Non-surgical treatment includes:

  • Medications: Non-steroidal anti-inflammatory drugs (NSAIDs) may be taken to relieve pain. Children with blood clotting diseases will be given blood thinners (anti-coagulants) to dissolve the clots.
  • Reduced weight-bearing: Your doctor may recommend rest and use of crutches to reduce weight on the affected bone in order to promote natural healing. It also helps to delay surgery in some children.
  • Range-of-motion exercises: These exercises can gradually improve movement of the restricted area.
  • Electrical stimulation: Electric currents can induce bone growth. It may also be used during surgery where it can be directed directly at the damaged bone.

Non-surgical modalities may slow the disease progression, but most patients will require surgery.

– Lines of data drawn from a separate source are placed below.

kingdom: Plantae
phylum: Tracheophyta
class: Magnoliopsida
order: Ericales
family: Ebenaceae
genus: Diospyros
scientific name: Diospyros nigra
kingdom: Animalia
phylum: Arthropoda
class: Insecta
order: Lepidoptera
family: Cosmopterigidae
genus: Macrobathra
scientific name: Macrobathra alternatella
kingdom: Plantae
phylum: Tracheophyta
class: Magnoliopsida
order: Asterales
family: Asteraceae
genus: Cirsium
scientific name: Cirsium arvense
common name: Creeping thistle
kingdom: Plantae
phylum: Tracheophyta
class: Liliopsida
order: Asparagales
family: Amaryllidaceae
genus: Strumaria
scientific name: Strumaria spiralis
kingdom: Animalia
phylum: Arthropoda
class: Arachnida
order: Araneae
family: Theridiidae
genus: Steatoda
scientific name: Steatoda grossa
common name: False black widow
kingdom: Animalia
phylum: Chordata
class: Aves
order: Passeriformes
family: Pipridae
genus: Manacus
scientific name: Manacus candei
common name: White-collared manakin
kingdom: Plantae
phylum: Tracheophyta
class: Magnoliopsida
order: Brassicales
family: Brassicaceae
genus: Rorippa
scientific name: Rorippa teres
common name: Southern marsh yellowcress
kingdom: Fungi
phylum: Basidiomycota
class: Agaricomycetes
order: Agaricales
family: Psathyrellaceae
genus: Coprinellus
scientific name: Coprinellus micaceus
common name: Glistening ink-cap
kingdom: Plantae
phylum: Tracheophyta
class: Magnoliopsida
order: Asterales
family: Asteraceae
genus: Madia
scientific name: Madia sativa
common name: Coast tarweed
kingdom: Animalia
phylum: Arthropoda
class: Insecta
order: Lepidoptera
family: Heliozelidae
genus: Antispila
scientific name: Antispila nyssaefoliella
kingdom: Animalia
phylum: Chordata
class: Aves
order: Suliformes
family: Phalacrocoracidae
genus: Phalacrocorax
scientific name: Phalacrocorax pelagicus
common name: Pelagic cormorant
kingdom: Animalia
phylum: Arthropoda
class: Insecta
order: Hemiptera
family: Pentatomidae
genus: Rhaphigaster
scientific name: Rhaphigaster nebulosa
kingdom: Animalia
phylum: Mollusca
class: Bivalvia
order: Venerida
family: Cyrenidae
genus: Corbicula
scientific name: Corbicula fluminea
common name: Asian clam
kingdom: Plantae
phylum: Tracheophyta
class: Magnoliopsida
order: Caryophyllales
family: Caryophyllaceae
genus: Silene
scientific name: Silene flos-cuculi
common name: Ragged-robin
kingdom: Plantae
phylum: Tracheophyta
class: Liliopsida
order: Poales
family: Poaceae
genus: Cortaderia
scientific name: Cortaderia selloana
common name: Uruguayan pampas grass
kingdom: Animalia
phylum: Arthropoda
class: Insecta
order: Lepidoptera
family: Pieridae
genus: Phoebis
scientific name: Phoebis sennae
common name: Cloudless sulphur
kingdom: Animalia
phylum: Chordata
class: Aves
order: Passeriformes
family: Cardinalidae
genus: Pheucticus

Surgical treatment options include:

  • Bone grafting: This surgery replaces diseased bone with healthy bone, taken from the patient or from a bone bank, to increase blood supply to the affected area.
  • Vascular grafting: Bone, along with blood vessels and arteries, are surgically transplanted to the affected bone, providing an immediate blood supply to the area.
  • Arthroplasty or total joint replacement: This procedure is performed only when all other treatments are unsuccessful and when the joint is completely destroyed. The joint is replaced with artificial implants.
  • Bone resurfacing: The femoral head is reshaped and implanted with a metal cap. This implant is reshaped in such a way to match the size of the femoral head. This helps to preserve the bone or joint, prevent fracture, and decrease the risk of dislocation.
  • Core decompression: In this surgery, the inner part of the bone is removed; thereby, reducing pressure within the bone, increasing blood flow and helping to form new blood vessels. This procedure relieves pain and slows the progression of bone and joint destruction, and is best done in the early stages of AVN.
  • Osteotomy: This is the surgical cutting and reshaping of a bone to reduce stress on the affected area. The affected area is rotated and turned in such a way that another portion of the bone becomes the new weight-bearing area. It is done on a small area of affected bone.